Collected data:

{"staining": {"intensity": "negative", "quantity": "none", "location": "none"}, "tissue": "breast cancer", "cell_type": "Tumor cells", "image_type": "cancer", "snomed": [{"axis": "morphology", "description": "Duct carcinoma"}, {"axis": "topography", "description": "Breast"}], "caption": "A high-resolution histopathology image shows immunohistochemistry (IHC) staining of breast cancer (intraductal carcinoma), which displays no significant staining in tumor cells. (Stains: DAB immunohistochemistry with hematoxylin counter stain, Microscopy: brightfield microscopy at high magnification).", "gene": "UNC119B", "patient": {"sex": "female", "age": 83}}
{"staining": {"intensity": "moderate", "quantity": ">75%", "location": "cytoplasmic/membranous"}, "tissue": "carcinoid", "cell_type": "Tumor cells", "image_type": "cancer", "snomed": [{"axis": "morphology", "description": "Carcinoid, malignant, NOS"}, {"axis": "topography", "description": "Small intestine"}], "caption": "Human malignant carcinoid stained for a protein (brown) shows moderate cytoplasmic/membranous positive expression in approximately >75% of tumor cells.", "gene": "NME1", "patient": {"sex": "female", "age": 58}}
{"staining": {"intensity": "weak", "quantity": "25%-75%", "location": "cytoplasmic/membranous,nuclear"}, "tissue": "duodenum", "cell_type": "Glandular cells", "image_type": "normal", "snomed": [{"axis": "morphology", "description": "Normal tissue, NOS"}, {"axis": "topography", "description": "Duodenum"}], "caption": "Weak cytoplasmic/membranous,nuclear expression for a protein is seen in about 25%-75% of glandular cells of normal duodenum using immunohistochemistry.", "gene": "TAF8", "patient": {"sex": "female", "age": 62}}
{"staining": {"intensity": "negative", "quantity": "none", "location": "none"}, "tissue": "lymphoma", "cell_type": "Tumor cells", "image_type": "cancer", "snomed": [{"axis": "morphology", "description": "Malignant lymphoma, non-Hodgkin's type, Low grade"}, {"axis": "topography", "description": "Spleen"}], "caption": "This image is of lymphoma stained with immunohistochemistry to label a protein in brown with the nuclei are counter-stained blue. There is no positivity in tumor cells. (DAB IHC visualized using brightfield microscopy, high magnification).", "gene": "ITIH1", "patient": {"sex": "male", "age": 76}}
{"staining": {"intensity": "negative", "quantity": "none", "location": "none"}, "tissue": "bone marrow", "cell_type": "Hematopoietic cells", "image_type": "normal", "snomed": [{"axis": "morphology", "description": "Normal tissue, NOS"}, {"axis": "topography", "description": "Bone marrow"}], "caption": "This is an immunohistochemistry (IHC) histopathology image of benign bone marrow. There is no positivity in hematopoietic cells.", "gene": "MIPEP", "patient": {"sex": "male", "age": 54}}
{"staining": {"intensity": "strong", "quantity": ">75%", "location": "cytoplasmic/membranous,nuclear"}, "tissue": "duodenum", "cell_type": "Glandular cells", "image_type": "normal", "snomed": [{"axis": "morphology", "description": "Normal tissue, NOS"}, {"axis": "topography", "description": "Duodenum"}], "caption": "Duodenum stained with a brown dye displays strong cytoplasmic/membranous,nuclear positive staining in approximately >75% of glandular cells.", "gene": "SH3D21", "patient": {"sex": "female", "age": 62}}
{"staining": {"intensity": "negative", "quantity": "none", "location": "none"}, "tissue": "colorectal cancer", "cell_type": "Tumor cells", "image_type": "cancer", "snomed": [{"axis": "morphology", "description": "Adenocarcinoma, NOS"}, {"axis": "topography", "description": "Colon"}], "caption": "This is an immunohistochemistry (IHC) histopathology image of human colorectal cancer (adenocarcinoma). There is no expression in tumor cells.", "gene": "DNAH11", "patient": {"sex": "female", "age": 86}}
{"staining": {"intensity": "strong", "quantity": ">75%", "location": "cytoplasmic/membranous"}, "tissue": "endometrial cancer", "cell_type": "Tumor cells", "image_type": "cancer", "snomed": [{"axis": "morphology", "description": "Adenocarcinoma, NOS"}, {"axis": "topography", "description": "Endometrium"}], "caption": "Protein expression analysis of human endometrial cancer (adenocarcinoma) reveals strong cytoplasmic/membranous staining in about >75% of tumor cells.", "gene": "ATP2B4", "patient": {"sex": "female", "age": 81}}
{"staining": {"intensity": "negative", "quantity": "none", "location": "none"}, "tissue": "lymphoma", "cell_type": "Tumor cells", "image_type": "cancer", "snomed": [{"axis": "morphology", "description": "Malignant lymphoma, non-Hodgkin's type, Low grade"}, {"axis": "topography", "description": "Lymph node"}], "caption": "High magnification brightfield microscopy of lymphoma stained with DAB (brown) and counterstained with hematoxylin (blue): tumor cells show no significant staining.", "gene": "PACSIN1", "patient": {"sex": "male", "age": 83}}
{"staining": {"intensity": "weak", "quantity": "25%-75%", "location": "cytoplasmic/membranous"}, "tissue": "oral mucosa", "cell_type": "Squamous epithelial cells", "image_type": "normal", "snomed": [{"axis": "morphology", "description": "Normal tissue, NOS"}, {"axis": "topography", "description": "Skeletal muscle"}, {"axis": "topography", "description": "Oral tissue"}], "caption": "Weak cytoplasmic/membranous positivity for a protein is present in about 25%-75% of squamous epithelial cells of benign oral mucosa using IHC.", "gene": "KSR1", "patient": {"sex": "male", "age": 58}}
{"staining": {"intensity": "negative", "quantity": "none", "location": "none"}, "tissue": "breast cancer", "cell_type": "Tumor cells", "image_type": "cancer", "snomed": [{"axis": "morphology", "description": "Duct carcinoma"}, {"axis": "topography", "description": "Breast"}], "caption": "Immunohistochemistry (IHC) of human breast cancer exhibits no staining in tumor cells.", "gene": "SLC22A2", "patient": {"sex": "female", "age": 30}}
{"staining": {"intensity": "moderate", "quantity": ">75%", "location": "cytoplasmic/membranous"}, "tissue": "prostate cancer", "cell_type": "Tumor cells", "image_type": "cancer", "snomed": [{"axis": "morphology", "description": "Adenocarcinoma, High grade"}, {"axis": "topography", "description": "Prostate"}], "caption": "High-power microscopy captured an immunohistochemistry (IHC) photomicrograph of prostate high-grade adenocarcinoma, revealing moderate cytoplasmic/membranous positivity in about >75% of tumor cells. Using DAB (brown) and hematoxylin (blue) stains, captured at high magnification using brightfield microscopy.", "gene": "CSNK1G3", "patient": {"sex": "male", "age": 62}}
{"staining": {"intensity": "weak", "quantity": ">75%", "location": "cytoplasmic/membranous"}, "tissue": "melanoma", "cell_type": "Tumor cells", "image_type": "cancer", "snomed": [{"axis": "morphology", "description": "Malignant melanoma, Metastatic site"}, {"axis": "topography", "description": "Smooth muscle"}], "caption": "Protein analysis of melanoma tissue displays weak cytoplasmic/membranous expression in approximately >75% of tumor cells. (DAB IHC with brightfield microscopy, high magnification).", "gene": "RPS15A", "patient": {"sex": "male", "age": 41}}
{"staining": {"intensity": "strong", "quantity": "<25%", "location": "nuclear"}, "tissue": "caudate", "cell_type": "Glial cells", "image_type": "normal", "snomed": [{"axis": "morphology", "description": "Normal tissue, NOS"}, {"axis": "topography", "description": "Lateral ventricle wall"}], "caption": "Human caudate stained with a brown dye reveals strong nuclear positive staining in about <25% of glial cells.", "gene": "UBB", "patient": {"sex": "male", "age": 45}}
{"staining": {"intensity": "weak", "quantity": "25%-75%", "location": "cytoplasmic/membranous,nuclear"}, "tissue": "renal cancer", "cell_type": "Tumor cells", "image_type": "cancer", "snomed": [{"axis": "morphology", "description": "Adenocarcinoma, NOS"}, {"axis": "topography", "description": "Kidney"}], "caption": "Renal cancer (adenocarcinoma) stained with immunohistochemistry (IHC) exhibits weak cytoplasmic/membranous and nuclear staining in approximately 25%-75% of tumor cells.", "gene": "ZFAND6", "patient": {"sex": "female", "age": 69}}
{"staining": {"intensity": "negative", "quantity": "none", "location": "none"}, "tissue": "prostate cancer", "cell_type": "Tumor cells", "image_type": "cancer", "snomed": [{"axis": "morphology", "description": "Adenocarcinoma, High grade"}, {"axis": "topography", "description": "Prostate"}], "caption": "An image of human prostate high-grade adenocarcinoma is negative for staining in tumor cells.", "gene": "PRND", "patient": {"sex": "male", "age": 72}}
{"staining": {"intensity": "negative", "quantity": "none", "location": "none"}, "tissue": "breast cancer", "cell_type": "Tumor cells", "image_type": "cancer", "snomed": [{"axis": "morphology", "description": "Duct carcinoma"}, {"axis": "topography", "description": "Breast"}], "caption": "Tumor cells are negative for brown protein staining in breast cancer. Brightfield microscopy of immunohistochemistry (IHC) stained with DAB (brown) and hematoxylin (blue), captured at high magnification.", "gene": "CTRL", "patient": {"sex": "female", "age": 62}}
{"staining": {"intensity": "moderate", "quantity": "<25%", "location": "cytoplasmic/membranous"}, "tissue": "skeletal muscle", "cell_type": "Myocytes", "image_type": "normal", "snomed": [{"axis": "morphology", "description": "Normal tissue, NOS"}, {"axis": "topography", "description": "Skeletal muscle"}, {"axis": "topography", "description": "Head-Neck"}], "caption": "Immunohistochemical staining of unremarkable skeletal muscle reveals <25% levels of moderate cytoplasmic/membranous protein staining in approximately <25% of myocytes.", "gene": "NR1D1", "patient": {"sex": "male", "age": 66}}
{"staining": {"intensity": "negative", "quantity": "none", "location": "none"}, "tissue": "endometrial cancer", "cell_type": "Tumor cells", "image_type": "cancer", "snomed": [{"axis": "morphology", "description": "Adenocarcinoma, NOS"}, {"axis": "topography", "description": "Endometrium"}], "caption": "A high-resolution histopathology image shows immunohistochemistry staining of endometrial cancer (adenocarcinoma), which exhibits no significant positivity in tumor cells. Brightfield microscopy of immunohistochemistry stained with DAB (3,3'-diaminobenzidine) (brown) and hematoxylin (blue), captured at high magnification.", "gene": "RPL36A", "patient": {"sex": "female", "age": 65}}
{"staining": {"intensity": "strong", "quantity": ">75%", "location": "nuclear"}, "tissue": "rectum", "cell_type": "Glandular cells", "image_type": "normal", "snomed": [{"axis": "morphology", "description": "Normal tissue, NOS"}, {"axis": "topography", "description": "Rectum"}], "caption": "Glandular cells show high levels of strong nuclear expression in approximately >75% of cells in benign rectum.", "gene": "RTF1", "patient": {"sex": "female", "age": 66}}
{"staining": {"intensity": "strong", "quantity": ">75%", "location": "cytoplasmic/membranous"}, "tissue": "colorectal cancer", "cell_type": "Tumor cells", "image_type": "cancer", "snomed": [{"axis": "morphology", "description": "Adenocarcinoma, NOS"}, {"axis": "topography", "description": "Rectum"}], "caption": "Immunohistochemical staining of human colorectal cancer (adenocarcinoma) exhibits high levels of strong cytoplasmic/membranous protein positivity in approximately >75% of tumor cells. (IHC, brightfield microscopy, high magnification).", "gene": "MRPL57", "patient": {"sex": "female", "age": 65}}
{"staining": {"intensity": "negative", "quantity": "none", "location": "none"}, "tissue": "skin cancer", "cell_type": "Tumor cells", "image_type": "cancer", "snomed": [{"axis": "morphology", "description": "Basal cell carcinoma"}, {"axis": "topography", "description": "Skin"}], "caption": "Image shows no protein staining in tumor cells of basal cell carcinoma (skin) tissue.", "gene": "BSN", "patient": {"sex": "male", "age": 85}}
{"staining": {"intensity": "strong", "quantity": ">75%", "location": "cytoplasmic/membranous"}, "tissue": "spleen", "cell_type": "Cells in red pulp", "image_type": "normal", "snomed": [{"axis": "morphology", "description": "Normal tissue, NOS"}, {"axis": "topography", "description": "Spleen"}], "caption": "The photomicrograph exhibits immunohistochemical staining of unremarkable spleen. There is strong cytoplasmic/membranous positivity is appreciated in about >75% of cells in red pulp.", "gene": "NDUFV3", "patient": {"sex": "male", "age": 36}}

Instructions to follow: Above are the records; print exactly the lines from the line with "magnification brightfield microscopy" to the line with "(IHC) of human", including both, and nothing else.

Worked solution:
{"staining": {"intensity": "negative", "quantity": "none", "location": "none"}, "tissue": "lymphoma", "cell_type": "Tumor cells", "image_type": "cancer", "snomed": [{"axis": "morphology", "description": "Malignant lymphoma, non-Hodgkin's type, Low grade"}, {"axis": "topography", "description": "Lymph node"}], "caption": "High magnification brightfield microscopy of lymphoma stained with DAB (brown) and counterstained with hematoxylin (blue): tumor cells show no significant staining.", "gene": "PACSIN1", "patient": {"sex": "male", "age": 83}}
{"staining": {"intensity": "weak", "quantity": "25%-75%", "location": "cytoplasmic/membranous"}, "tissue": "oral mucosa", "cell_type": "Squamous epithelial cells", "image_type": "normal", "snomed": [{"axis": "morphology", "description": "Normal tissue, NOS"}, {"axis": "topography", "description": "Skeletal muscle"}, {"axis": "topography", "description": "Oral tissue"}], "caption": "Weak cytoplasmic/membranous positivity for a protein is present in about 25%-75% of squamous epithelial cells of benign oral mucosa using IHC.", "gene": "KSR1", "patient": {"sex": "male", "age": 58}}
{"staining": {"intensity": "negative", "quantity": "none", "location": "none"}, "tissue": "breast cancer", "cell_type": "Tumor cells", "image_type": "cancer", "snomed": [{"axis": "morphology", "description": "Duct carcinoma"}, {"axis": "topography", "description": "Breast"}], "caption": "Immunohistochemistry (IHC) of human breast cancer exhibits no staining in tumor cells.", "gene": "SLC22A2", "patient": {"sex": "female", "age": 30}}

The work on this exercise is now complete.